**WHAT TO PRODUCE**. Where in the entries below does "bikesharing" appear? Copy every line that has it.

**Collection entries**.

--- START ---

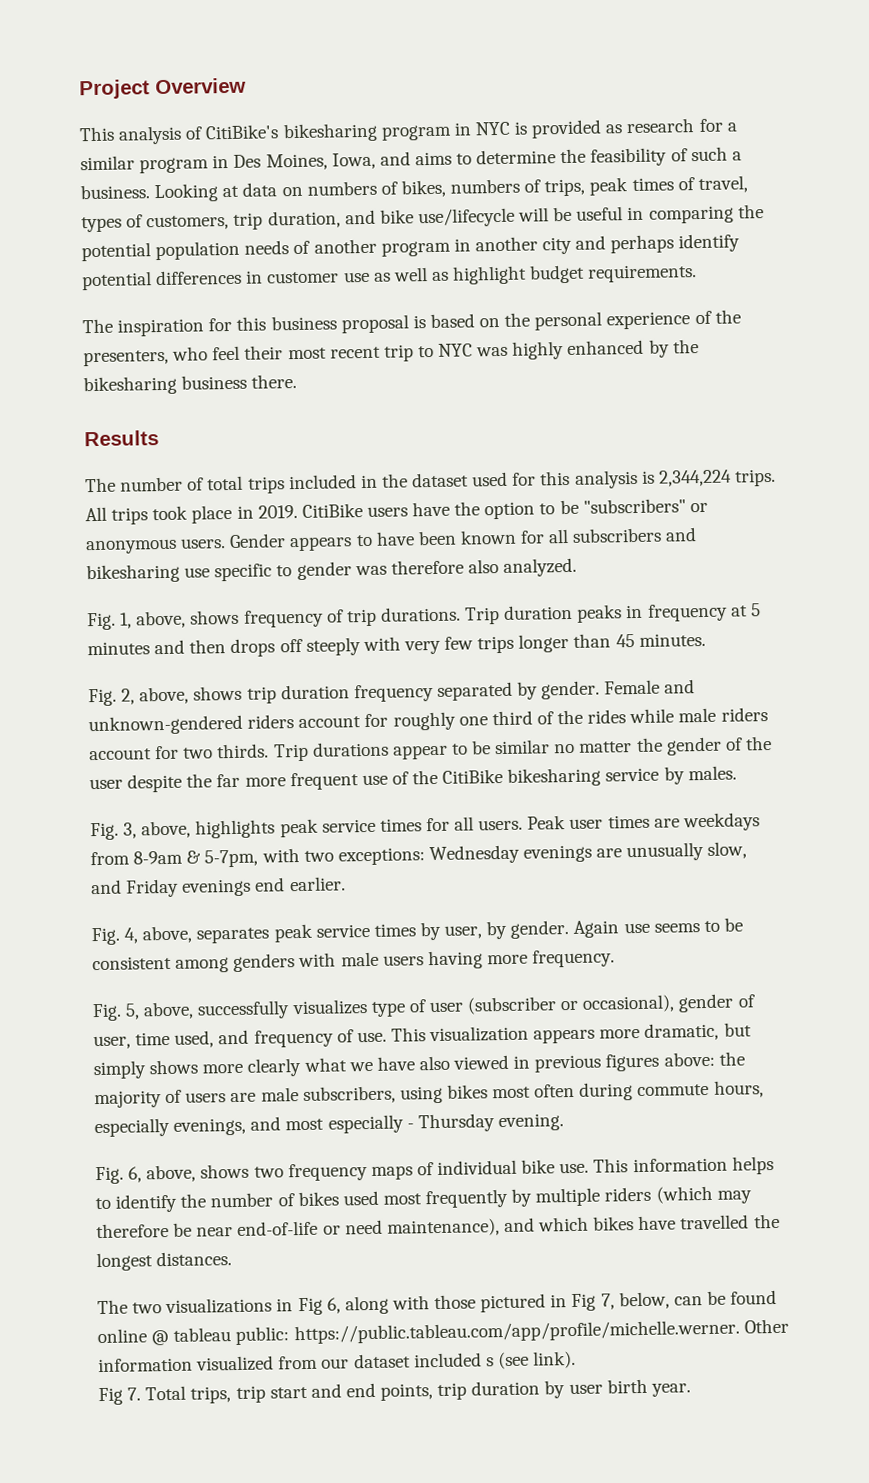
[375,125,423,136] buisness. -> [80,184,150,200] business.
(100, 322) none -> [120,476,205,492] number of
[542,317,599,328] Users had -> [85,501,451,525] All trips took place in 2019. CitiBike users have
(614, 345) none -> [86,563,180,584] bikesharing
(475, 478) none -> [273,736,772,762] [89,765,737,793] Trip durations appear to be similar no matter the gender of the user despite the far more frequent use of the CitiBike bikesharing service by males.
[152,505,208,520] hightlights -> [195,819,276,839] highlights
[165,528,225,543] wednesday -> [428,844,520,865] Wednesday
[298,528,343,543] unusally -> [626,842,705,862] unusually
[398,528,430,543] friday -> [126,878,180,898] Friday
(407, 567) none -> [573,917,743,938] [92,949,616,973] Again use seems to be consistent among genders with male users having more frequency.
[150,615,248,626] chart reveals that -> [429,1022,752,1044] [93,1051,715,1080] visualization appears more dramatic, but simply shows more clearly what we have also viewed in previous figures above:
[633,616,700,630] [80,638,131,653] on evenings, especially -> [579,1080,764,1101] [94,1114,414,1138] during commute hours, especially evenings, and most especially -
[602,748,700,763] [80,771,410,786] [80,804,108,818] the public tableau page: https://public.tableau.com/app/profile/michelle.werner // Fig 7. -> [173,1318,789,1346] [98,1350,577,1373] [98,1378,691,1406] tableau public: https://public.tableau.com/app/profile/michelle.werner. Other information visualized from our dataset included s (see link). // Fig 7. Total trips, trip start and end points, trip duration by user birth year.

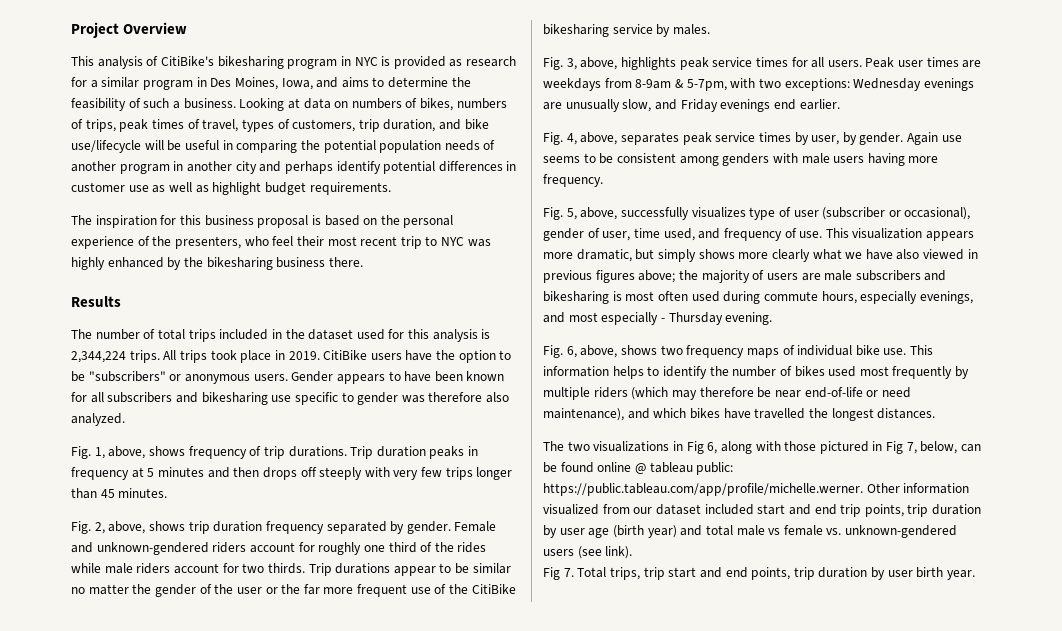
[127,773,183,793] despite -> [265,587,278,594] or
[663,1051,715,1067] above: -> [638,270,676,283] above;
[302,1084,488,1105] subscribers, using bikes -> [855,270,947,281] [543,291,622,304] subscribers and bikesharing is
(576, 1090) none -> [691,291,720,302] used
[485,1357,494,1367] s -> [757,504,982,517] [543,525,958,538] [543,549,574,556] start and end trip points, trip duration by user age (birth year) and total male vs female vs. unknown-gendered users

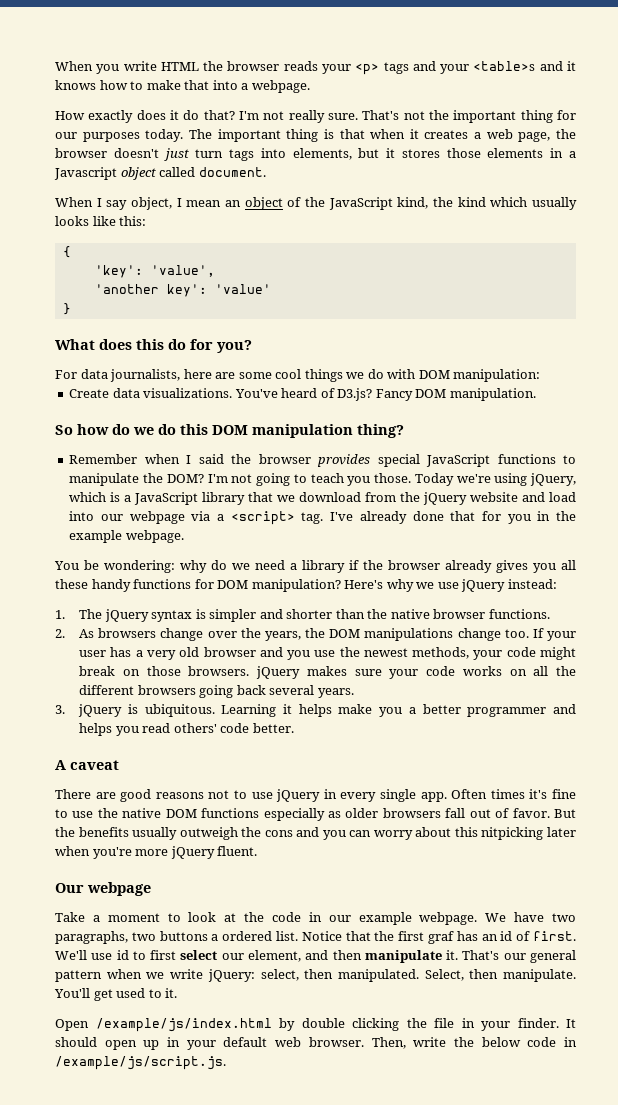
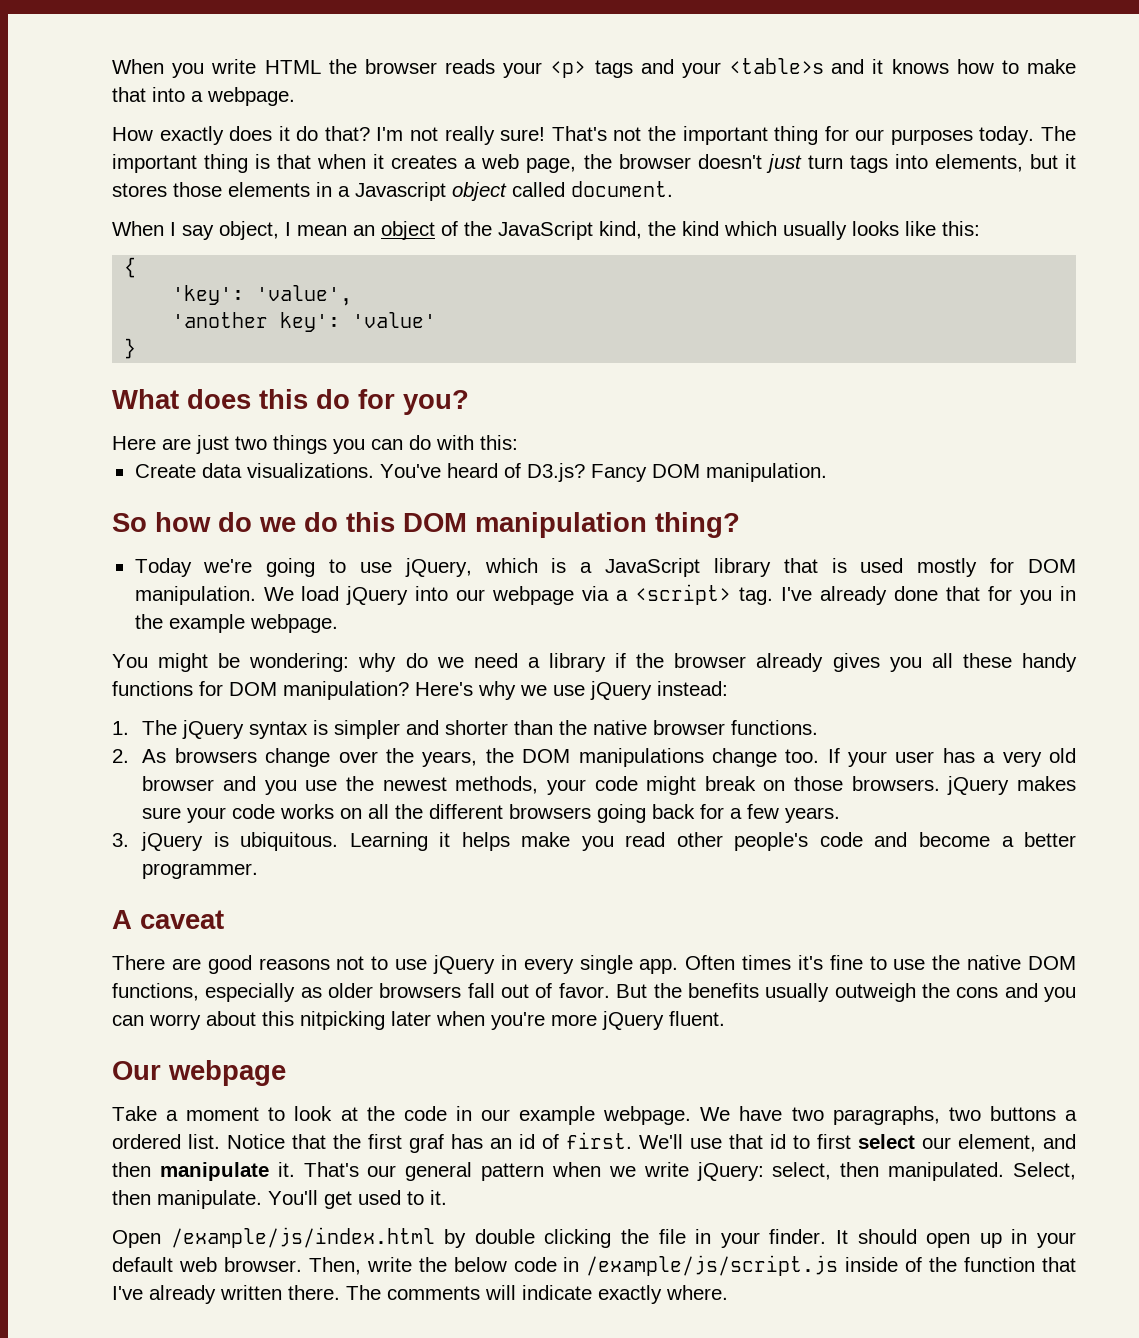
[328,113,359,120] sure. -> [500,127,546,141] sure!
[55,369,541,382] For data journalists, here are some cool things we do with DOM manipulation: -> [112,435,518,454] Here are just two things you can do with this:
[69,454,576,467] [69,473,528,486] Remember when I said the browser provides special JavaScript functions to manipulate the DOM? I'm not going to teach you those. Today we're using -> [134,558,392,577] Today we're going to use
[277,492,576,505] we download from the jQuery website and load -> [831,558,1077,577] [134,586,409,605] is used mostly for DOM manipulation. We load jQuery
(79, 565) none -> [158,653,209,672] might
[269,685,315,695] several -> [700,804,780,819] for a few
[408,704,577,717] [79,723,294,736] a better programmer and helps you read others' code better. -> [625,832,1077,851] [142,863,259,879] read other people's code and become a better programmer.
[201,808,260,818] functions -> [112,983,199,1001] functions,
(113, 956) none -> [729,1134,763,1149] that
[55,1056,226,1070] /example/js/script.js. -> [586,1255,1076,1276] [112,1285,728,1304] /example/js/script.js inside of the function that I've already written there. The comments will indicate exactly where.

--- END ---

**WRITTEN RESPONSE**.
(614, 345) none -> [86,563,180,584] bikesharing
(475, 478) none -> [273,736,772,762] [89,765,737,793] Trip durations appear to be similar no matter the gender of the user despite the far more frequent use of the CitiBike bikesharing service by males.
[302,1084,488,1105] subscribers, using bikes -> [855,270,947,281] [543,291,622,304] subscribers and bikesharing is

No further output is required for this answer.